I climbed the slope again alone. No jewels caught my eye, no voice whispered my name. Not even the dragon greeted me. As I wandered through columns and caverns and hallways of stone, I heard only the wind moaning through the great bones of the mountain. I went deeper into stone. The passageways glowed butterfly colors with secretions from the dragon’s body. Here and there I saw a scale flaked off by stone; some flickered blue-green-black, others the colors of fire. Once I saw a chip of claw, hard as horn, longer than my hand. Sometimes I smelled sulphur, sometimes smoke, mostly wind smelling of the stone it scoured endlessly.
I heard harping.
I found the harper finally, sitting ankle-deep in jewels and gold, in a shadowy cavern, plucking wearily at his harp with one hand. His other hand was cuffed and chained with gold to a golden rivet in the cavern wall. He stared, speechless, when he saw me. He was, as rumored, tall and golden-haired, also unwashed, unkempt and sour from captivity. Even so, it was plain to see why Celandine wanted him back.

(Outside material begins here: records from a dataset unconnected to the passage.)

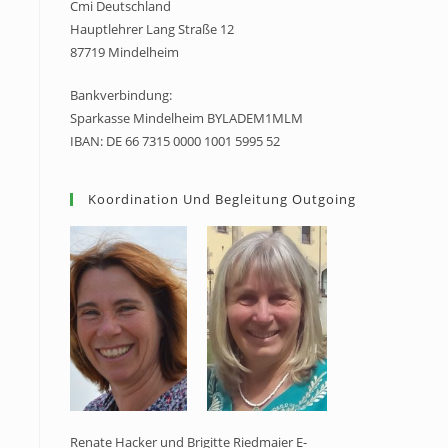
Cmi Deutschland
Hauptlehrer Lang Straße 12
87719 Mindelheim
Bankverbindung:
Sparkasse Mindelheim BYLADEM1MLM
IBAN: DE 66 7315 0000 1001 5995 52
Koordination Und Begleitung Outgoing
Renate Hacker und Brigitte Riedmaier E-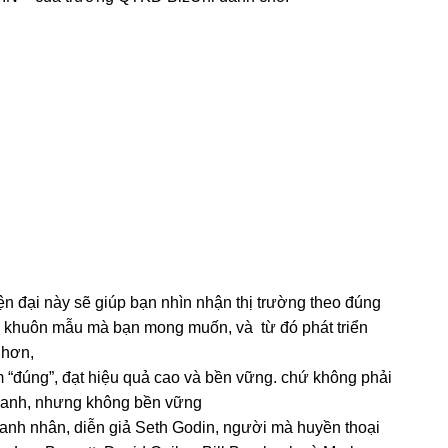
ện đại này sẽ giúp bạn nhìn nhận thị trường theo đúng
ào khuôn mẫu mà bạn mong muốn, và từ đó phát triển
ả hơn,
“đúng”, đạt hiệu quả cao và bền vững. chứ không phải
 nhanh, nhưng không bền vững
oanh nhân, diễn giả Seth Godin, người mà huyền thoại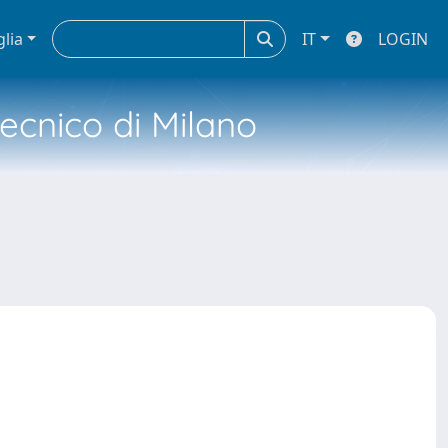
glia
IT
LOGIN
tecnico di Milano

“Who are you?” he breathed, as I trampled treasure to get to him.
“I am Celandine’s cousin Anne. She sent her court to rescue you.”
“It took you long enough,” he grumbled, and added, “You couldn’t have come this far alone.”
“You did,” I said tersely, examining the chain that held him. Even Fleur would have had it out of the wall in a minute. “It’s gold, malleable. Why didn’t you—”
“I tried,” he said, and showed me his torn hands. “It’s dragon magic.” He jerked the chain fretfully from my hold. “Don’t bother trying. The key’s over near that wall.” He looked behind me, bewilderedly, for my imaginary companions. “Are you alone? She didn’t send her knights to fight this monster?”
“She didn’t trust them to remember who they were supposed to kill,” I said succinctly. He was silent, while I crossed the room to rummage among pins and cups and necklaces for the key. I added, “I didn’t ride from Carnelaine alone. I lost four companions in this land as we tracked you.”
“Lost?” For a moment, his voice held something besides his own misery. “Dead?”
“I think not.”
“How did you lose them?”
“One was lost to the witch in the wood.”
“Was she a witch?” he said, astonished. “I played for her, but she never offered me anything to eat, hungry as I was. I could smell food but she only said that it was burned and unfit for company.”
“And one,” I said, sifting through coins and wondering at the witch’s taste, “to the harper-king in the wood.”